Willem James van Vliet (born 12 April 1949) was educated at a Queen's University in the Netherlands, graduating in 1970 with an award from the French embassy for achievements in the field of language and literature. In 1976, he received a doctorandus degree ad summos honores in sociology and planning at the Free University of Amsterdam.

From 1976 to 1979, he was a Fellow of the Department of External Affairs and the Social Sciences and Humanities Research Council of Canada, representing the Netherlands in a bilateral exchange. Work at the University of Toronto led to a Ph.D. in sociology in 1980.

He accepted an appointment at the Pennsylvania State University in 1979, moving in 1986 to the University of Colorado where he is a professor in the Program in Environmental Design and director of the Children Youth and Environments Center for Research and Design, with an adjoint appointment in the Department of Geography. From 1991 to 2001, he was director of the Center for International Research and Education Projects. He was also director of the PhD program in design and planning from 1997 until 2007. The Japan Foundation awarded him a Fellowship in 1992 for a cross-national study of housing and community supports for elders. In 1989 and in 1999, he received the Award for Faculty Excellence in Research, and in 2008 he was given the Award for Faculty Excellence in Service in the College of Architecture and Planning.

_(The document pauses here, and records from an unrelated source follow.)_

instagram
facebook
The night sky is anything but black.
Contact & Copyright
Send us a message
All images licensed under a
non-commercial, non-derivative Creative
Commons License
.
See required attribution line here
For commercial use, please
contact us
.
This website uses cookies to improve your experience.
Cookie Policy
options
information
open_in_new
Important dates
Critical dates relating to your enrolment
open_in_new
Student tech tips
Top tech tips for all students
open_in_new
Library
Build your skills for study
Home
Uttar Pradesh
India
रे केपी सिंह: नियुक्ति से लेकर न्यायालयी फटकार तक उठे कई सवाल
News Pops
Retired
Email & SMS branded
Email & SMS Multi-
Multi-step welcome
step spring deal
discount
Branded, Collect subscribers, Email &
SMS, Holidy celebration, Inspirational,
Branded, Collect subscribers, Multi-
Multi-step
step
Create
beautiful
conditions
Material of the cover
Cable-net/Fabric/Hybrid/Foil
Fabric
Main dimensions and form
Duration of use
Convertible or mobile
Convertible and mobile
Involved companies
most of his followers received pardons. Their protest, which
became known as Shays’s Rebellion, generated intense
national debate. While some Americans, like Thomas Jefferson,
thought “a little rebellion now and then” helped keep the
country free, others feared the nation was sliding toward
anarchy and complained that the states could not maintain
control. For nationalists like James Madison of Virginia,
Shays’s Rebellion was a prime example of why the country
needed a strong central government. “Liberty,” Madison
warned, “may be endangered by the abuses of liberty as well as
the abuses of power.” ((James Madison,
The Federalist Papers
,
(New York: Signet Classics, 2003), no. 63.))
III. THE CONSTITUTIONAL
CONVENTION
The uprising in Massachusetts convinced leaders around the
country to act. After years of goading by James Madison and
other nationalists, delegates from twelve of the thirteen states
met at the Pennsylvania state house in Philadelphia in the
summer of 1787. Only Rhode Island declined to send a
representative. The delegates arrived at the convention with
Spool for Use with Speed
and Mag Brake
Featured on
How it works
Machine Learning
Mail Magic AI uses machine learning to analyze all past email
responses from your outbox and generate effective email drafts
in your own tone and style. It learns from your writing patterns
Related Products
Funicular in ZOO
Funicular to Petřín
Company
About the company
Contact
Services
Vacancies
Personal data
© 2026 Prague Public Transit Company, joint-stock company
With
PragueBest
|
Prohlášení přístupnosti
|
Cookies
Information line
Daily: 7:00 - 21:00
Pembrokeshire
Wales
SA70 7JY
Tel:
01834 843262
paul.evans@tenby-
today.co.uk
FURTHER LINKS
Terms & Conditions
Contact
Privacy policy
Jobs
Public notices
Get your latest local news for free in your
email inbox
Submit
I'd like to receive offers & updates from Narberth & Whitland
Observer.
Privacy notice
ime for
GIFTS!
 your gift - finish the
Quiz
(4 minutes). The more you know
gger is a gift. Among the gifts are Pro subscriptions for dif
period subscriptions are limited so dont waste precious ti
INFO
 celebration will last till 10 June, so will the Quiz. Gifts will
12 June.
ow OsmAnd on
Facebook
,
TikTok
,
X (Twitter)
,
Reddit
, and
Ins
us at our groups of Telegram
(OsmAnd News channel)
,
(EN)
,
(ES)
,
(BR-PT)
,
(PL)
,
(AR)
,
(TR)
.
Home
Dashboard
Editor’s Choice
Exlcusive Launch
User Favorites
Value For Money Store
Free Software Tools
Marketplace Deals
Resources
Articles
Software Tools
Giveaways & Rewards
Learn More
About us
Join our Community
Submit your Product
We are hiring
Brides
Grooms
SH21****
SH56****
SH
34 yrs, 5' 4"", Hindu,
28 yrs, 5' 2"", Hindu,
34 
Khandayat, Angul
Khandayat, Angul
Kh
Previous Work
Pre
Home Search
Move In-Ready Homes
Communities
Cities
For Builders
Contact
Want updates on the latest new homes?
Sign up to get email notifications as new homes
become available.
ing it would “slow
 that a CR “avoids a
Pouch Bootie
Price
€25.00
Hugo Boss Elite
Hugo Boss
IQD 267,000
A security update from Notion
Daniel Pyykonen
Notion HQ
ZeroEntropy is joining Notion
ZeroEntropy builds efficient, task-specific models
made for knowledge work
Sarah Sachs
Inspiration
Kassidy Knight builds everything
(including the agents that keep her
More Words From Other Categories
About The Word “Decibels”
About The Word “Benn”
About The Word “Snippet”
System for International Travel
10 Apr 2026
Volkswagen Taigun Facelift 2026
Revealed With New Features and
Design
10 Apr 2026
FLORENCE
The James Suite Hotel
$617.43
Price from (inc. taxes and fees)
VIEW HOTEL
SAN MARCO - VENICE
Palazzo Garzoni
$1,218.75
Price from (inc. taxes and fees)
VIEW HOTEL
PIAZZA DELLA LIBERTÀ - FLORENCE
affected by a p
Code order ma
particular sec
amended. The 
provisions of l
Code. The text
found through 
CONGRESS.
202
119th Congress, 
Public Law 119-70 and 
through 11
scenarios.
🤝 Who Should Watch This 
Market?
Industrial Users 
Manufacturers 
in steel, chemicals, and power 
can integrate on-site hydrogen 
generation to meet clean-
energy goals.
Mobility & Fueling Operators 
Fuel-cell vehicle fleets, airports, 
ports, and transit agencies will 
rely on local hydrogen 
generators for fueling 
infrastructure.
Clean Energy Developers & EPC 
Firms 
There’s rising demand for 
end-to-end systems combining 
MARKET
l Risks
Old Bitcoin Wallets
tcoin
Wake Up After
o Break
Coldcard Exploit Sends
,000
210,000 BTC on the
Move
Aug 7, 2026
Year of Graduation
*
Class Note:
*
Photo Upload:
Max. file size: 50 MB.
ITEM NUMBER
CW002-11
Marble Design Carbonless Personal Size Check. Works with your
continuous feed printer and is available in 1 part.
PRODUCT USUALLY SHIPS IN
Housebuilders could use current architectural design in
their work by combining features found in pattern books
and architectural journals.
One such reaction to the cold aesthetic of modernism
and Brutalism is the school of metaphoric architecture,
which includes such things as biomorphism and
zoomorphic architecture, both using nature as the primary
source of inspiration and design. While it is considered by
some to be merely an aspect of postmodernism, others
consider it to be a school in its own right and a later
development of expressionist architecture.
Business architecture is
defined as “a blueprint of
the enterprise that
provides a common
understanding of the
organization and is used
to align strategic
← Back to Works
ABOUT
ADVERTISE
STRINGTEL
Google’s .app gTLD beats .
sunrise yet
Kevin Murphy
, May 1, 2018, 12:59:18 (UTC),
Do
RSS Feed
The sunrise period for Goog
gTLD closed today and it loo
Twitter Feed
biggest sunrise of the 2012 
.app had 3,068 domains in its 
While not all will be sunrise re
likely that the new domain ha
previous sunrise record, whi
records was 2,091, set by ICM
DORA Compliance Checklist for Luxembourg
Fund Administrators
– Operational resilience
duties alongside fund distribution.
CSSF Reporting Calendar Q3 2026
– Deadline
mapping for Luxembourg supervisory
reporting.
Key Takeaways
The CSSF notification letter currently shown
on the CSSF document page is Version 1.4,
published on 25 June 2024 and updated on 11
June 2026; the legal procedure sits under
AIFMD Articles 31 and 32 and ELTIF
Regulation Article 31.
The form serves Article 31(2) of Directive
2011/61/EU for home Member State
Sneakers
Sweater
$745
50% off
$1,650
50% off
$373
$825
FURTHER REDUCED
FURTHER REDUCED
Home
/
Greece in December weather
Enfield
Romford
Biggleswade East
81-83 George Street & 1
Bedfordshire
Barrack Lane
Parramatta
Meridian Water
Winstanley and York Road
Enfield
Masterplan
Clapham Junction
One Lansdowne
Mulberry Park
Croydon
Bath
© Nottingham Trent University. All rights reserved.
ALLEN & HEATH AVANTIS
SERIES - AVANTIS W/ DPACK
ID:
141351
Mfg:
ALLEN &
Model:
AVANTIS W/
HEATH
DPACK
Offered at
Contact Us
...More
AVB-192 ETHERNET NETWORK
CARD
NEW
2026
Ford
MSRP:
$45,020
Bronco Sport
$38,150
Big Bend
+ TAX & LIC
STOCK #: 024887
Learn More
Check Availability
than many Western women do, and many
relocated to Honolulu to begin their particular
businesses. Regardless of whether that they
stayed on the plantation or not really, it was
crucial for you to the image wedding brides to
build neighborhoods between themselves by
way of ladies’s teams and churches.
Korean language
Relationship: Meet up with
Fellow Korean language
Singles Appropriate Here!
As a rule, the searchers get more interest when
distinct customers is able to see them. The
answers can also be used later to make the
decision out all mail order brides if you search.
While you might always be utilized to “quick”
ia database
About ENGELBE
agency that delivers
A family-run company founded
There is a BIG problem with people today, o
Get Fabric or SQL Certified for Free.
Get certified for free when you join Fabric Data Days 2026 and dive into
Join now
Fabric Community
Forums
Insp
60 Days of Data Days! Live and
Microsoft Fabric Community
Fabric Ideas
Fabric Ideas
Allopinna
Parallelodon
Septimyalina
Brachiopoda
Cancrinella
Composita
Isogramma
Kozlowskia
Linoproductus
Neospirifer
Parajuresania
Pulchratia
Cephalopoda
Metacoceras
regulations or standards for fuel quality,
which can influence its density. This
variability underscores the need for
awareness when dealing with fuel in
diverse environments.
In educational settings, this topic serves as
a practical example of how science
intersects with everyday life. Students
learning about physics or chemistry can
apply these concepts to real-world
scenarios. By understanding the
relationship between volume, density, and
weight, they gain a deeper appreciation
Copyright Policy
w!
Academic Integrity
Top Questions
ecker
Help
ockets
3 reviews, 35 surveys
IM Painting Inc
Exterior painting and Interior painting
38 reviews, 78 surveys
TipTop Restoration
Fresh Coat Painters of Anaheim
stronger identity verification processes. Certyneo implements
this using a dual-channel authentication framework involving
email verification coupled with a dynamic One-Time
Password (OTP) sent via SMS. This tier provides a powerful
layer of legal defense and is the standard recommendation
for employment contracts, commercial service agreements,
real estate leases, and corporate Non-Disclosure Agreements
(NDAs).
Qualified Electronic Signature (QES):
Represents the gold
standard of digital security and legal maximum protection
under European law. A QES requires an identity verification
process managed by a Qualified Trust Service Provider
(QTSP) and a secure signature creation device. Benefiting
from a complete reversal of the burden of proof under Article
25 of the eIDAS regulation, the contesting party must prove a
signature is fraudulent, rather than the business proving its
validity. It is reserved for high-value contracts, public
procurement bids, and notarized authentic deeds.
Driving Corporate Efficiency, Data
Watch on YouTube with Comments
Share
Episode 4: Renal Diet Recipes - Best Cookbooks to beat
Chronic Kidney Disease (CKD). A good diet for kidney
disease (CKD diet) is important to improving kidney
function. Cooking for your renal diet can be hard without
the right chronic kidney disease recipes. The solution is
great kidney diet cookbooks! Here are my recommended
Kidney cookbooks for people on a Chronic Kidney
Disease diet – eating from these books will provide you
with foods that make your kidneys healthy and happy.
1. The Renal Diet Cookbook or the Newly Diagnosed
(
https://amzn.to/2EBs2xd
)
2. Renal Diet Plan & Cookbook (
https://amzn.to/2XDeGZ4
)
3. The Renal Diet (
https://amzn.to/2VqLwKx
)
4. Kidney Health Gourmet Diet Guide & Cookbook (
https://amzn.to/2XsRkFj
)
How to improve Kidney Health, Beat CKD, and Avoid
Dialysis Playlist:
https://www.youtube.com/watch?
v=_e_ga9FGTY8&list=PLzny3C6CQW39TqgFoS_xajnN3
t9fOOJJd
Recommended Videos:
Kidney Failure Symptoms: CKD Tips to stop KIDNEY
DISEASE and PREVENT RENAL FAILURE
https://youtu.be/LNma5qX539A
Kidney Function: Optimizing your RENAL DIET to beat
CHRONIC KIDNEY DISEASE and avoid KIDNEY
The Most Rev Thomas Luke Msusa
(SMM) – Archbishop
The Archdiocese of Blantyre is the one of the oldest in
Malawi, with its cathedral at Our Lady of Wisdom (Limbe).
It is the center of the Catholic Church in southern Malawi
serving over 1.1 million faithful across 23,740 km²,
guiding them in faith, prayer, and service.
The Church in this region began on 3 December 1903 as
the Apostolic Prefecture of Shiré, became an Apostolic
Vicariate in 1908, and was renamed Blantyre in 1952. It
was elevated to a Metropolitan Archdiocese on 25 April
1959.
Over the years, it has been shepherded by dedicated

He is or has been a member of the editorial advisory board of the Journal of the American Planning Association, the Journal of Planning Literature, the Journal of Architectural and Planning Research, Urban Affairs Review and Habitat International, among others. He has contributed widely to anthologies and journals in urban studies, planning and environment-behavior studies on issues concerning urban planning, housing, and the linkages between research, policy and practice. He is a past secretary and president of the Research Committee on Housing and the Built Environment of the International Sociological Association (1992–2007), he has worked with colleagues from other fields to promote interdisciplinary and cross-national research. He is active in a number of other national and international professional associations and has been a consultant to the Mayor's the Institute for Urban Design, UN Habitat and other organizations.

In recent years, his work has refocused on the experiences of growing up in cities and intergenerational aspects of urban livability. He is the founder and director of the Children Youth and Environments Center for Research and Design at the University of Colorado and lead editor of the Children Youth and Environments Journal. He takes a special interest in planning and design as participatory processes that include the voices of children, youth and other population groups whose interests tend to be overlooked in community development.

==Books==
- Habitats for Children: Impacts of Density, (co-edited by J. F. Wohlwill). Hillsdale, NJ: Erlbaum, 1985.
- Housing Needs and Policy Approaches: Trends in 13 Countries, (co-edited by Elizabeth Huttman and Sylvia Fava). Durham, NC: Duke University Press, 1985.
- Housing Markets and Policies under Fiscal Austerity, (editor). Westport, CT: Greenwood press, 1987.
- Housing and Neighborhoods; theoretical and empirical contributions, (co-edited by Harvey Choldin, William Michelson, and David Popenoe). Westport, CT: Greenwood Press. 1987.
- Handbook of Housing and the Built Environment in the U.S., (co-edited by Elizabeth Huttman). Westport, Ct: Greenwood Press. 1988.
- Women, Housing, and Community, (editor). London: Gower Publishing Company. 1988.
- International Handbook of Housing Policies and Practices, (editor). Westport, CT: Greenwood Press. 1990.
- Government and Housing; Developments in Seven Countries, (co-edited by J. van Weesep). Newbury Park, CA: Sage Publications. 1990.
- Affordable Housing and Urban Redevelopment in the U.S.: Learning from Failure and Success, (editor). Thousand Oaks, CA: Sage Publications, Inc., 1996.
- Encyclopedia of Housing (editor). Thousand Oaks, CA: Sage Publications, Inc.,1998.
- Cities in a Globalizing World; Global Report on Human Settlements 2001, (editor), Nairobi: UN Centre for Human Settlements/London: Earthscan. 2002.